CIRCA 1765 - 1770, ATTRIBUTED TO MATTHIEU-GUILLAUME CRAMER

Details
A LATE LOUIS XV ORMOLU-MOUNTED TULIPWOOD, AMARANTH AND PARQUETRY COMMODE
CIRCA 1765 - 1770, ATTRIBUTED TO MATTHIEU-GUILLAUME CRAMER
The shaped and molded rectangular later Incarnat turquin marble top above three panelled frieze-drawers with patera-filled guilloche band, above two drawers decorated sans traverse with frames of interlinked quatre-foils divided by patera, with inset corners with paterae, above the shaped apron with Mercury's mask, the angles with laurel-hung pilaster mounts, on cabriole legs with foliate angles and terminating in paw feet, previously but not originally with wooden top, the central drawer with old paper label inscribed N567'
35½ in. (90 cm.) high, 56½ in. (143 cm.) wide, 24½ in. (62 cm.) deep
Provenance
The 6th Earl of Rosebery, Mentmore Towers, Buckinghamshire, sold Sotheby's House sale, 18 - 20 May 1977, lot 522.
Special notice
This lot is exempt from Sales Tax.

Lot Essay

Mathieu Guillaume Cramer, maître in 1771.
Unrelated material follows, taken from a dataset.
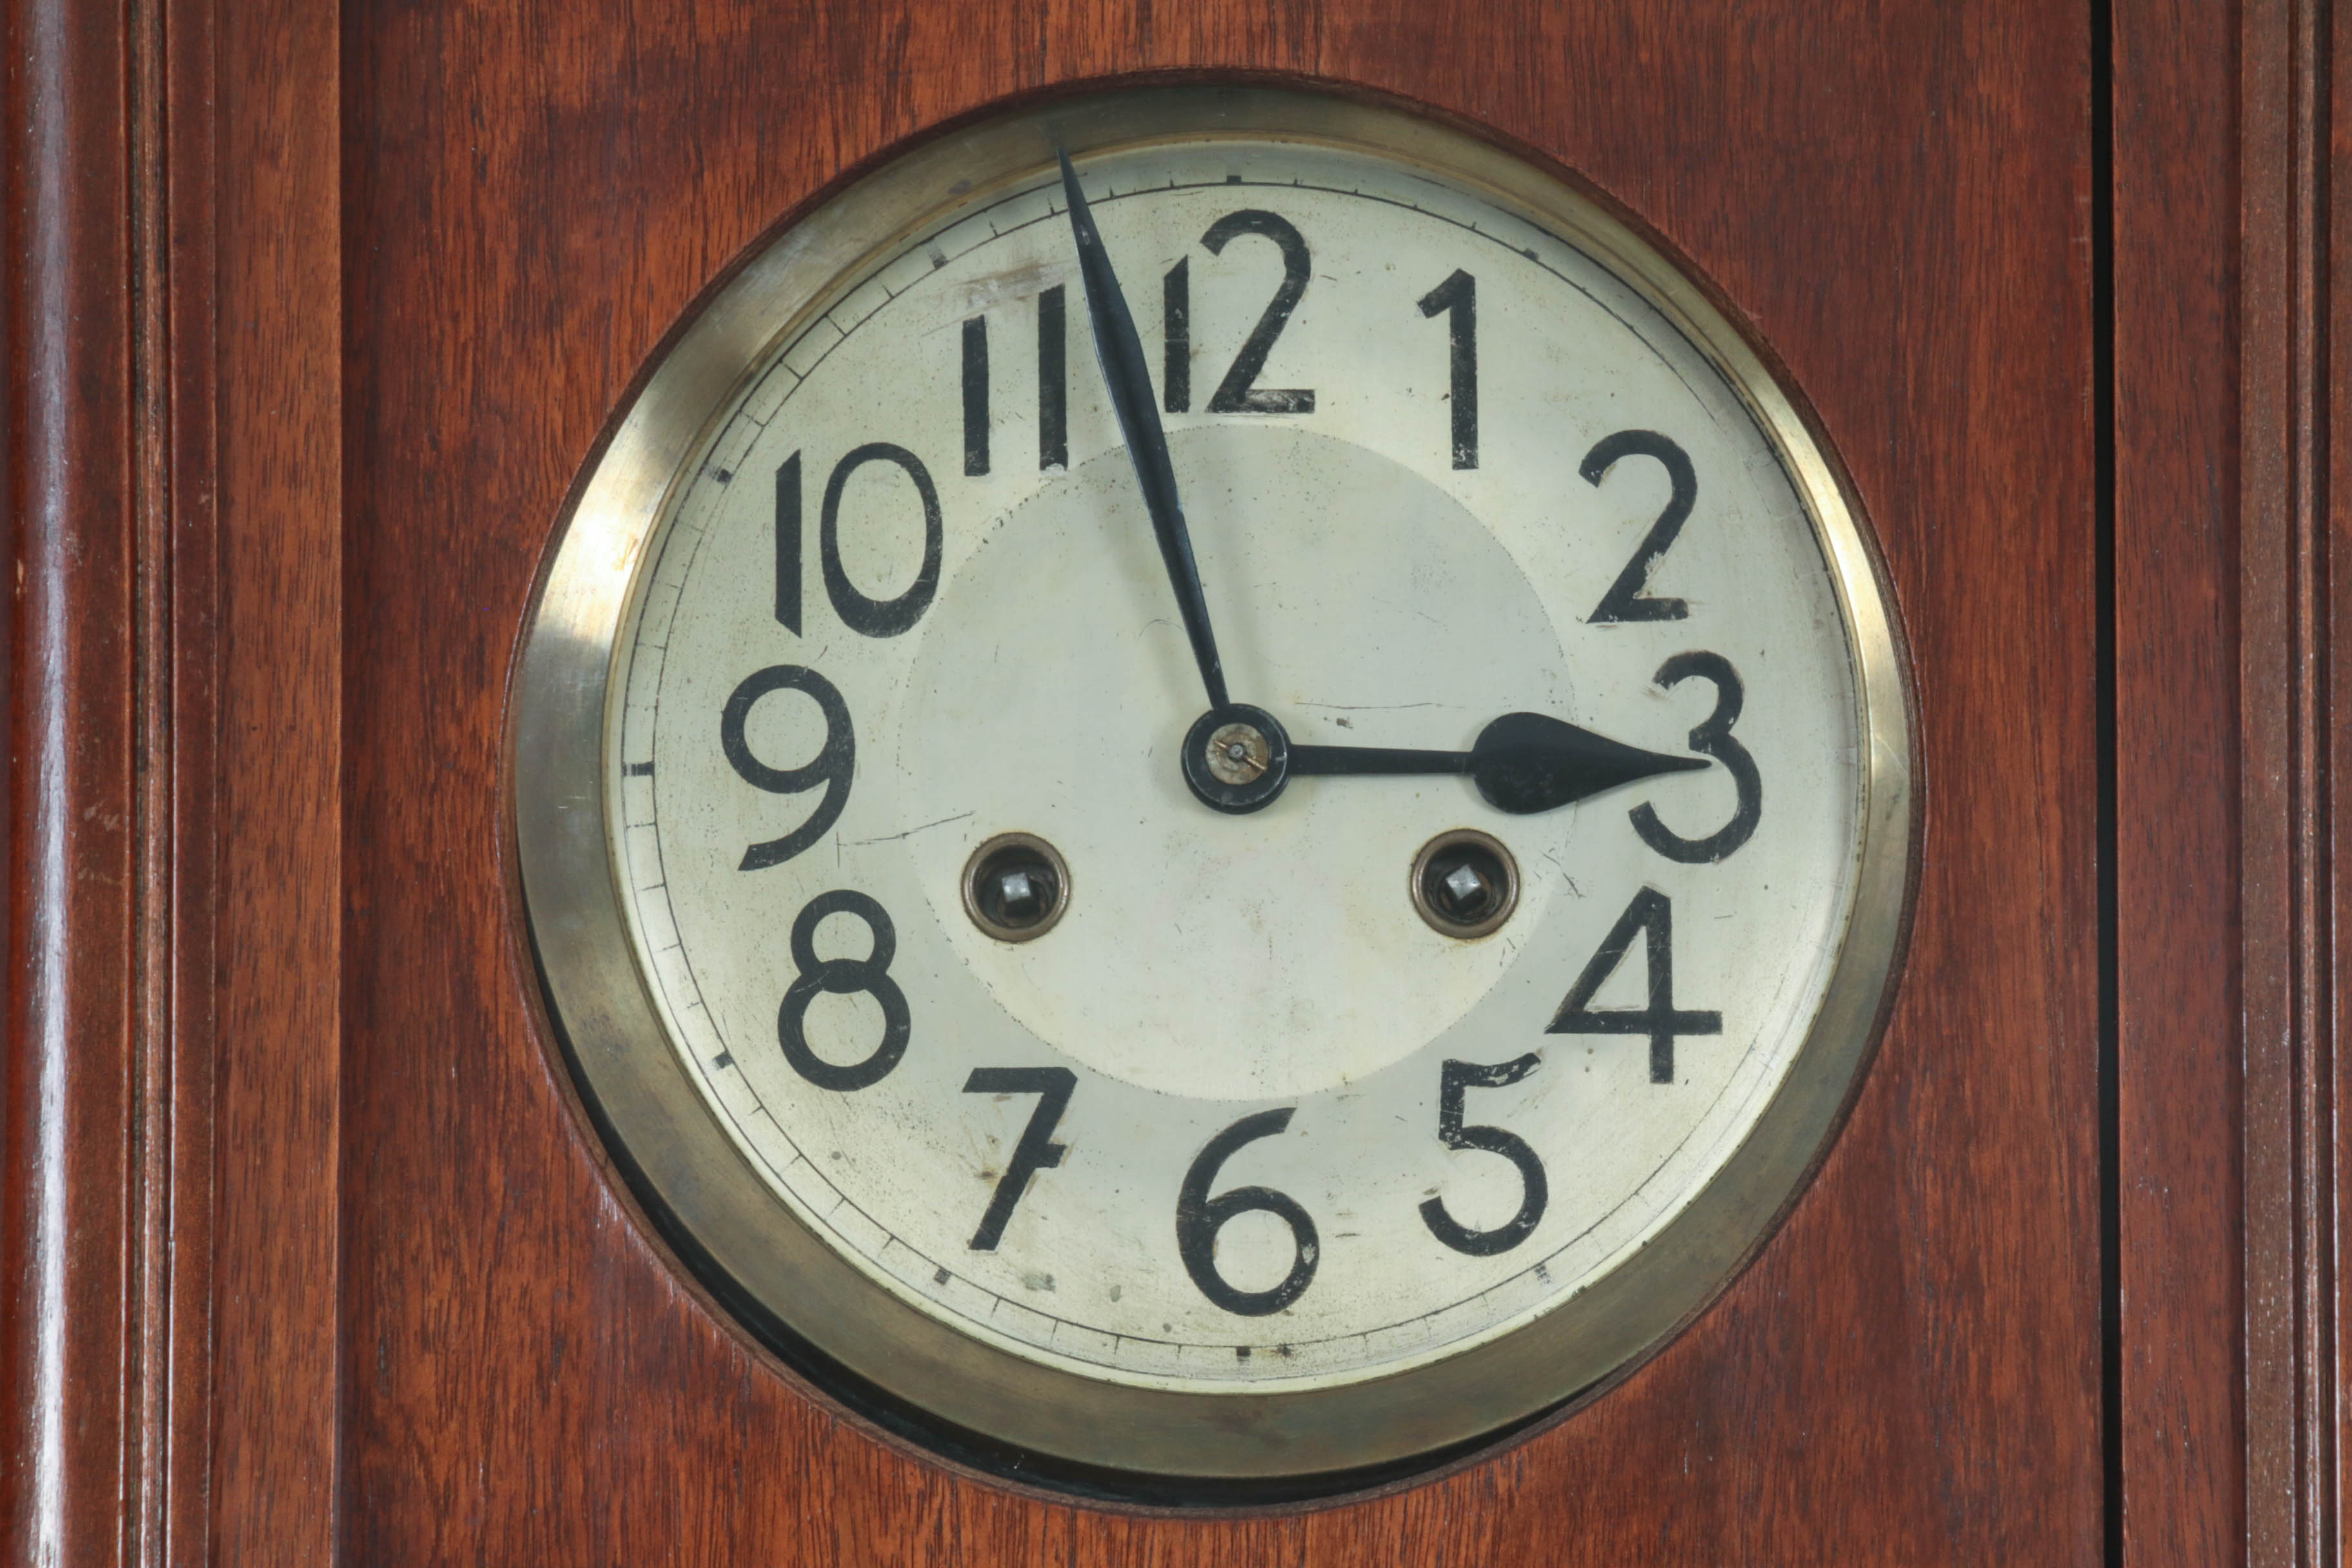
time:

This impressive commode, with its complex parquetry pattern of interlocking geometric shapes and Mercury-mask apron mounts, is virtually identical to an example signed by Cramer, formerly in the collections of Ogden Mills and the Metropolitan Museum of Art, New York, which was sold Christie's, New York, 21 October 1997, lot 214 $135,000 exc. premium). Other examples of this distinguished model include one at the Musée Nissim de Camondo, Paris, another in the Anthony de Rothschild collection, Ascot House, Buckinghamshire, and a pair with the unusual feature of marquetry tops, previously in the collections of Lady Glenconner and Andrew Mellon, sold Christie's, New York, 5 November 1986, lot 202.
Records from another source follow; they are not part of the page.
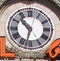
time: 10:32
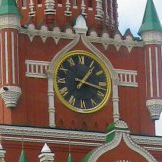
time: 1:17
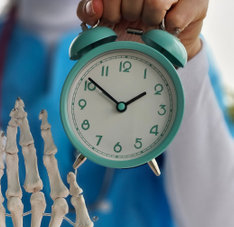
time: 1:51
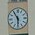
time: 5:54
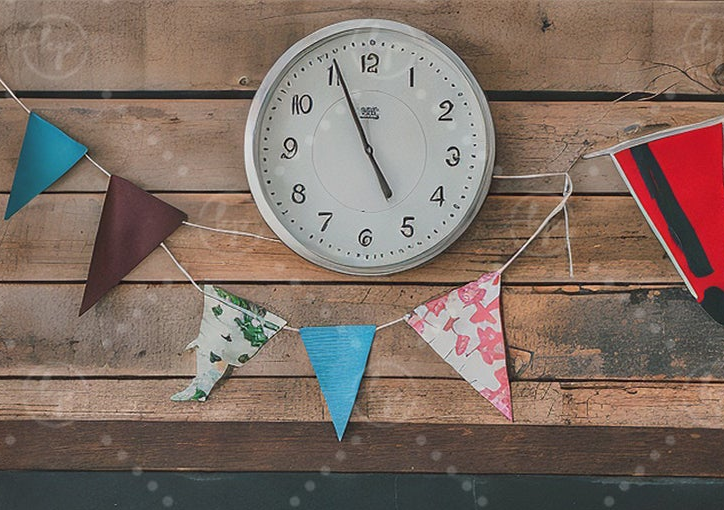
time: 4:56
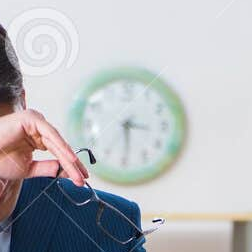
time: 3:29
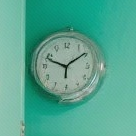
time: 1:48
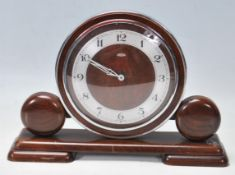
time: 9:50
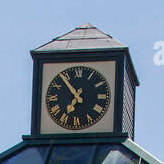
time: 6:53
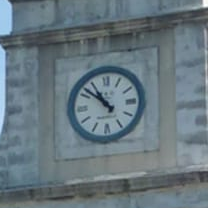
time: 10:51
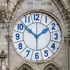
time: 1:51
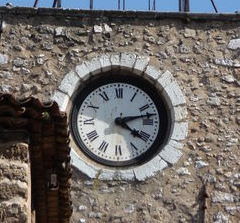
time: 4:12
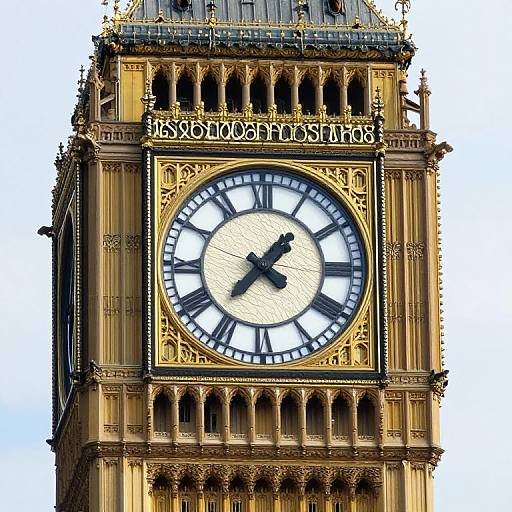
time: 1:37
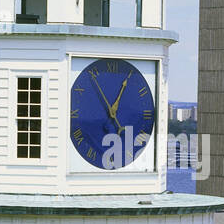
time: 5:04
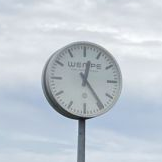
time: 12:24
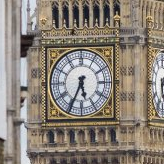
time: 5:34
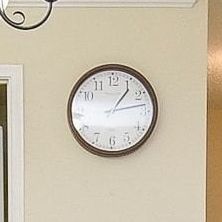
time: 1:13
Cramer came from the same region of Germany as Jean-François Oeben, and his à la Grecque style of parquetry owes an obvious debt to his famous confrère.

MENTMORE TOWERS

This commode was last sold as part of the legendary Mentmore sale of 1977. Mentmore Towers was one of the great Rothschild buildings in England, created for Baron Mayer Amschel de Rothschild by Joseph Paxton in 1850, in a grandiloquent style reminiscent of the celebrated Elizabethan prodigy houses of the 16th century such as Hardwick Hall and Woolaton Hall. The sale typified all the grandeur of the goût Rothschild, with treasures ranging from a chimney piece reputedly from Rubens's house in Antwerp, to throne chairs from the Palazzo Ducale in Venice and a magnificent collection of French furniture.